[[ Dataset records open ]]

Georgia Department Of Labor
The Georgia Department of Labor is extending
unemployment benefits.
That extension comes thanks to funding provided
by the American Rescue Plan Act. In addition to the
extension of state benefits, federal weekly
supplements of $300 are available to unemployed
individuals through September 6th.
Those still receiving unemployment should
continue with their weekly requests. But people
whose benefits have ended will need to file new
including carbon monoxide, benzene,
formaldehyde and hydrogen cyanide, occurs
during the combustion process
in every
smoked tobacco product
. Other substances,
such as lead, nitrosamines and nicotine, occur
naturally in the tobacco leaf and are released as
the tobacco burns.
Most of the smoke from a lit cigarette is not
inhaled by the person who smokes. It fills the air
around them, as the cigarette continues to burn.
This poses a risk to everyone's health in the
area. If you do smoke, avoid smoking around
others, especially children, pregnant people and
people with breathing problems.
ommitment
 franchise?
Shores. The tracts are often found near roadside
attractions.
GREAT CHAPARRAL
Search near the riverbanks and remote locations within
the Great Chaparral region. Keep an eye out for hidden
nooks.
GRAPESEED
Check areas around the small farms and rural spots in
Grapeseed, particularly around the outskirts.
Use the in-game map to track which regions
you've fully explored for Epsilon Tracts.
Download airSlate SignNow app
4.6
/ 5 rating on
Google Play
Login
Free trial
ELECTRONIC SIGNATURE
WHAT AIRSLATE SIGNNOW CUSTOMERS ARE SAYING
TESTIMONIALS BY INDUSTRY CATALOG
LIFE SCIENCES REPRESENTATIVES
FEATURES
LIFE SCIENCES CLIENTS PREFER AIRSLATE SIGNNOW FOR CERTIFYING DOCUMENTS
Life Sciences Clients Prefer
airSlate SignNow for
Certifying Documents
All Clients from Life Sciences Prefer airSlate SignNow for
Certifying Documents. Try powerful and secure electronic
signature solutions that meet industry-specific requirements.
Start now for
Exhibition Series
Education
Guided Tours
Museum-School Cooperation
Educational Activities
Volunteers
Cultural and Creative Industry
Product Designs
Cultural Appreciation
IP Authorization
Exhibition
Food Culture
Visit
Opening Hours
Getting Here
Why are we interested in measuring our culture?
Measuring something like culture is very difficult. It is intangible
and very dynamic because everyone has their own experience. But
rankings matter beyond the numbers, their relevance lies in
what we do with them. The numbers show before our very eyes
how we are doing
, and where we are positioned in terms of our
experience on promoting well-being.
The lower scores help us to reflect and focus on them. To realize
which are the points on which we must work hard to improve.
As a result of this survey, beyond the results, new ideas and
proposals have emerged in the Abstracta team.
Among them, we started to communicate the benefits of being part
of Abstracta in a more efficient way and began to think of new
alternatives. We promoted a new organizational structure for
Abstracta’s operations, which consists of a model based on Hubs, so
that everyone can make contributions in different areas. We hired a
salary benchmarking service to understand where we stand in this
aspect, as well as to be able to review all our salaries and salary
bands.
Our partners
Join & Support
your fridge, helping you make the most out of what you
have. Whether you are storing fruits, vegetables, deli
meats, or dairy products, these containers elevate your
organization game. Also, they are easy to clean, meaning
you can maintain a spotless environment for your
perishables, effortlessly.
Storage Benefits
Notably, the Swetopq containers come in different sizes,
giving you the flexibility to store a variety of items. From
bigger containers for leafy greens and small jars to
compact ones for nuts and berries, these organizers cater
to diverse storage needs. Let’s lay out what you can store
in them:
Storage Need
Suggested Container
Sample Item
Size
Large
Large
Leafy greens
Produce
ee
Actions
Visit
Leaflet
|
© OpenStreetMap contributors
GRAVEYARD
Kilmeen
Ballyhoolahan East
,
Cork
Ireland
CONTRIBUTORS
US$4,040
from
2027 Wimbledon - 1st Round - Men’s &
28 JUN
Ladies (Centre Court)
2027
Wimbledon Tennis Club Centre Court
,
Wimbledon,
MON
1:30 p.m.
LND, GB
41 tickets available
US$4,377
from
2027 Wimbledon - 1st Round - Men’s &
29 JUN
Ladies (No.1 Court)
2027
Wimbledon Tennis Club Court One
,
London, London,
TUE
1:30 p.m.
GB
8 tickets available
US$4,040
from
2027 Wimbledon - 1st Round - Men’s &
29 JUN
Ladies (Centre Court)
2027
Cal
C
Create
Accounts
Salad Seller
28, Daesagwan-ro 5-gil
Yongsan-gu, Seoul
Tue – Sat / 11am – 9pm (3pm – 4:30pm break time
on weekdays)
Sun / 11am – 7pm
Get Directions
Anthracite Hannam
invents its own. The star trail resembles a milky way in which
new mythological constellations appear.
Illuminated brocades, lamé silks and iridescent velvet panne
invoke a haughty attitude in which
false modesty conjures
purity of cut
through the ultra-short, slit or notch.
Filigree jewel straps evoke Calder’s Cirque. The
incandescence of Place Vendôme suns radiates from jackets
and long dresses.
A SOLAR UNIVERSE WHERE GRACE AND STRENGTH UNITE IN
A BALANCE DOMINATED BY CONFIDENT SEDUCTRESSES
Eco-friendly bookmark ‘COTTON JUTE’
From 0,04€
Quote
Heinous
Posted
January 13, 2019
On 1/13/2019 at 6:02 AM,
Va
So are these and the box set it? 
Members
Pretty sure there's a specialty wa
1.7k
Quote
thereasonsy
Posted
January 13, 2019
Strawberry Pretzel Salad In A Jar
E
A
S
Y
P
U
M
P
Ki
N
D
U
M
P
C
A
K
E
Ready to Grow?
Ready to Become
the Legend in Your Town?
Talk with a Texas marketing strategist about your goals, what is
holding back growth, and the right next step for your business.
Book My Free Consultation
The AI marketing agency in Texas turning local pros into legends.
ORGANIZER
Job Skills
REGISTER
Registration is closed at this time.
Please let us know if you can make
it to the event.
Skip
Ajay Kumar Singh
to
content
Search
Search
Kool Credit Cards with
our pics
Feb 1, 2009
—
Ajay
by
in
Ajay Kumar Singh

[[ Dataset records closed ]]

§ **What you should do**: Starting at the line that has "Shores. The tracts" and ending at the line that has "Why are we interested", please write out the lines above exactly, leaving out all others.

§ **Answer below**:
Shores. The tracts are often found near roadside
attractions.
GREAT CHAPARRAL
Search near the riverbanks and remote locations within
the Great Chaparral region. Keep an eye out for hidden
nooks.
GRAPESEED
Check areas around the small farms and rural spots in
Grapeseed, particularly around the outskirts.
Use the in-game map to track which regions
you've fully explored for Epsilon Tracts.
Download airSlate SignNow app
4.6
/ 5 rating on
Google Play
Login
Free trial
ELECTRONIC SIGNATURE
WHAT AIRSLATE SIGNNOW CUSTOMERS ARE SAYING
TESTIMONIALS BY INDUSTRY CATALOG
LIFE SCIENCES REPRESENTATIVES
FEATURES
LIFE SCIENCES CLIENTS PREFER AIRSLATE SIGNNOW FOR CERTIFYING DOCUMENTS
Life Sciences Clients Prefer
airSlate SignNow for
Certifying Documents
All Clients from Life Sciences Prefer airSlate SignNow for
Certifying Documents. Try powerful and secure electronic
signature solutions that meet industry-specific requirements.
Start now for
Exhibition Series
Education
Guided Tours
Museum-School Cooperation
Educational Activities
Volunteers
Cultural and Creative Industry
Product Designs
Cultural Appreciation
IP Authorization
Exhibition
Food Culture
Visit
Opening Hours
Getting Here
Why are we interested in measuring our culture?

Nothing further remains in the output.